167 Mass. 575 | Mass. | 1897
On the principal question argued, we do not see that the case before us differs in any essential particular from Watson v. Watson, 150 Mass. 84. In that case it was held that, under the Pub. Sts. c. 124, § 3, a widow was not entitled to an estate in fee not exceeding five thousand dollars in lands in which the only interest of her husband was a vested remainder. The only difference between that case and this is that here the interest of the husband was a reversion, inasmuch as he took by descent, subject to the right of curtesy of his father.
■ The estate taken by reversion in the case at bar, as well as that taken by the remainderman in Watson v. Watson, was undoubtedly a vested and an alienable estate. Russell v. Hoar, 3 Met. 187. Miller v. Miller, 10 Met. 393, 399. Brooks v. Everett, 13 Allen, 457. Allen v. Libbey, 140 Mass. 82. But if such an estate does not entitle the widow of a remainder-man to have land set off to her, under the provisions of the Pub. Sts. c. 124, the widow of a reversioner is not entitled to any greater right.

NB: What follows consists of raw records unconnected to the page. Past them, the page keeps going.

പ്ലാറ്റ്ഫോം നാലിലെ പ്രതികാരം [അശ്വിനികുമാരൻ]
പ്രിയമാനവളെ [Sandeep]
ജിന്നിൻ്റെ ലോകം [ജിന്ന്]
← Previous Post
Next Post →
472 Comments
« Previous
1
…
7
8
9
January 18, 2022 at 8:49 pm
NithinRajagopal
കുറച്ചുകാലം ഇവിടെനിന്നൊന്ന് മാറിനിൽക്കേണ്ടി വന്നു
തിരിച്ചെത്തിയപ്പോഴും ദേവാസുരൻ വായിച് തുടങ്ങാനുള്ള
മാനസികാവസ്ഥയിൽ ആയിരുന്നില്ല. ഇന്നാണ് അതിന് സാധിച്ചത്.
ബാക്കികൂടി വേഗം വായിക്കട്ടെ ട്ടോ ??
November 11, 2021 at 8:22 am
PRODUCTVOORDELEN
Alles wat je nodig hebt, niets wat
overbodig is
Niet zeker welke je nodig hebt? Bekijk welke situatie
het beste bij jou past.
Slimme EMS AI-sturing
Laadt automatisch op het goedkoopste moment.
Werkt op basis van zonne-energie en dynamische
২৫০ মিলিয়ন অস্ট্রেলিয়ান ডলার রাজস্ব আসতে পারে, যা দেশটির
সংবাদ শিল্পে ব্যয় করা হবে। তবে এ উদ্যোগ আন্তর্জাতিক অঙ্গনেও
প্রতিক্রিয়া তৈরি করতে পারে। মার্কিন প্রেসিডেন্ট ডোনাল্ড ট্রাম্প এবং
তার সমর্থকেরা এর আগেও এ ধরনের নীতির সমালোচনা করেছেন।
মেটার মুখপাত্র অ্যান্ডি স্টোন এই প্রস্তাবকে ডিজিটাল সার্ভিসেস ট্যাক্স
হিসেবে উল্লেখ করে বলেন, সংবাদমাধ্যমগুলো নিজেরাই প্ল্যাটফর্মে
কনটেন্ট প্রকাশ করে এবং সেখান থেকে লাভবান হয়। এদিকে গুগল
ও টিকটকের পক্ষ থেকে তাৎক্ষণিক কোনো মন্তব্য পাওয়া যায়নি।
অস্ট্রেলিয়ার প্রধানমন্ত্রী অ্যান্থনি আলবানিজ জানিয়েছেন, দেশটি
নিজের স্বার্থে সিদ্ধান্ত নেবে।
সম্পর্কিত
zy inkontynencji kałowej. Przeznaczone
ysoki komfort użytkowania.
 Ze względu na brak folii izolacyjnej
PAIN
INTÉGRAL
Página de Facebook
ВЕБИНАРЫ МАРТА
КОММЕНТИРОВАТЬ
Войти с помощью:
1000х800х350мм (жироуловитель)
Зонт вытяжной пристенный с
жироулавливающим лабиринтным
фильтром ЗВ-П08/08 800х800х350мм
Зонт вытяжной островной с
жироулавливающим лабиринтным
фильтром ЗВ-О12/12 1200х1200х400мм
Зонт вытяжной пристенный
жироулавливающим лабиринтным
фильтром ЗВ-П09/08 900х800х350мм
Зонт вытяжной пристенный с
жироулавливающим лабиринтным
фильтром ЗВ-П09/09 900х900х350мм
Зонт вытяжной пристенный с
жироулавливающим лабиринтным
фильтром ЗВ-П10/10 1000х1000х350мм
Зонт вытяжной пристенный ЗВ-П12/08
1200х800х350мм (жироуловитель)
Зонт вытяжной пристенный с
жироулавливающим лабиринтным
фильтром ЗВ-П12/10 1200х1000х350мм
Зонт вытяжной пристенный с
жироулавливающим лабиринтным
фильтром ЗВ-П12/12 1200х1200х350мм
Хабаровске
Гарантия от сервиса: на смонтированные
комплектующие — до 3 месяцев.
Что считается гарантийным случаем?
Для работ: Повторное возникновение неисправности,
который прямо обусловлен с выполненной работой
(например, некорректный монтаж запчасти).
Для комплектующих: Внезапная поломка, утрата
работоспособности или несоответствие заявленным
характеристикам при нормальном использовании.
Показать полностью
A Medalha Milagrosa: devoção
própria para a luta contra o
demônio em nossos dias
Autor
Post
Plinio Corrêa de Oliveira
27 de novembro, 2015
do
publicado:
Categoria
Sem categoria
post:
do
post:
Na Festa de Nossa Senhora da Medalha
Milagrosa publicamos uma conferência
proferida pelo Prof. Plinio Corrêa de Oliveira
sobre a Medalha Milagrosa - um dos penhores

The petitioner further contends that, as Lovell Baker joined in the deed of his wife to release his inchoate right of curtesy, he has no such right remaining, and no outstanding freehold estate. But the conveyance was only a mortgage, and as against every one but the mortgagee created only a charge upon the estate. Bradley v. Fuller, 23 Pick. 1, 9. Ewer v. Hobbs, 5 Met. 1, 5. Norcross v. Norcross, 105 Mass. 265.
Decree reversed ; petition dismissed.